As developers, engineers, nerds, geeks, coders or whatever you want to call us, it's easy to think that it's all about the tech. Our skill with a language, a tool, a stack—that's what makes us valuable. That there are techies and normies and that the geeks shall inherit the Earth.
Within tech, we argue about what is best—static or dynamic, object-oriented or functional, tabs or spaces. We seek best practices. We embrace what is new and throw out what is old—calling it tech debt. But the world isn't black and white—it isn't all ones and zeros—and most things are a gray smear. It always depends. New does not mean best.

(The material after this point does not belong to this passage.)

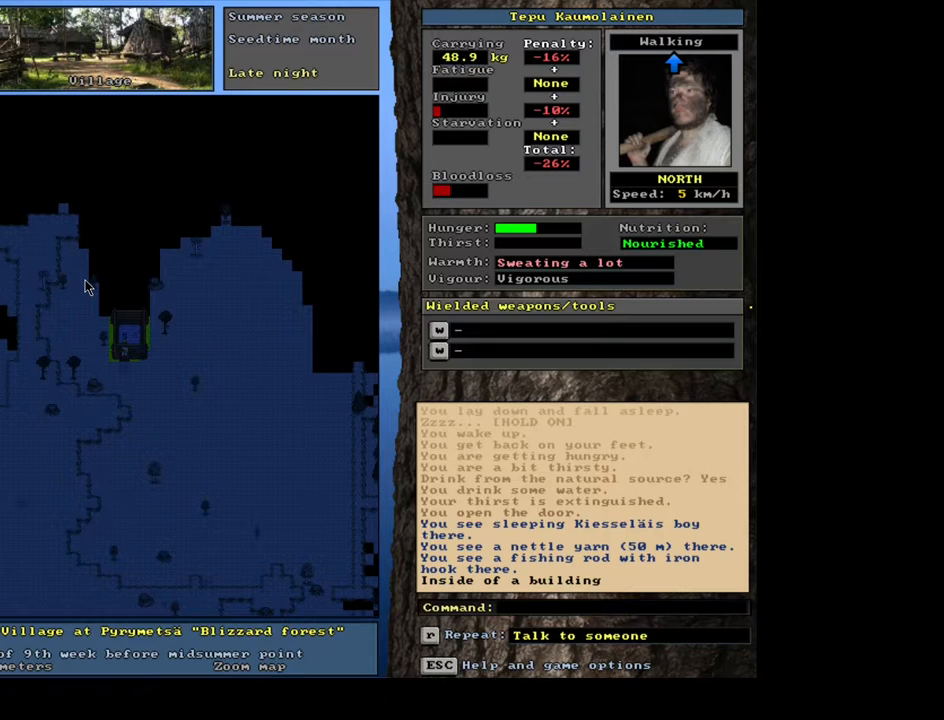
{"keys": ["ctrl_l", "num9"], "mouse": [], "events": [[133, "ctrl_l", "down"], [317, "num8", "down"], [383, "num8", "up"], [433, "num9", "down"]]}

Over my decades as a developer—and a human—I've learned many lessons and ignored many more. In this talk, I'll share these lessons and more—seven in total. I'll bind all them together with a rather odd theme—astrology. A theme that, in itself, is another lesson about what you choose to learn.
You won’t just walk away from this talk with seven quirky lessons or some new idea to noodle upon—although those will be there. You’ll also begin to see beyond the binary itself and apply that insight to both technology and the humans who make it.
Who is our speaker?
Guy Royse works for Redis as a Developer Advocate. Combining his decades of experience in writing software with a passion for learning—and for sharing what he has learned—Guy explores interesting topics and spreads the knowledge he has gained around developer communities worldwide.
Teaching and community have long been a focus for Guy. He runs his local JavaScript meetup in Ohio and has served on the selection committees of numerous conferences. He'll happily speak anywhere that will have him and has even has helped teach programming at a prison in central Ohio.
In his personal life, Guy is a hard-boiled geek interested in role-playing games, science fiction, and technology. He also has a slightly less geeky interest in history and linguistics. In his spare time he likes to camp and studies history and linguistics.
Guy lives in Ohio with his wife, his sons, and an entire wall of board and role-playing games."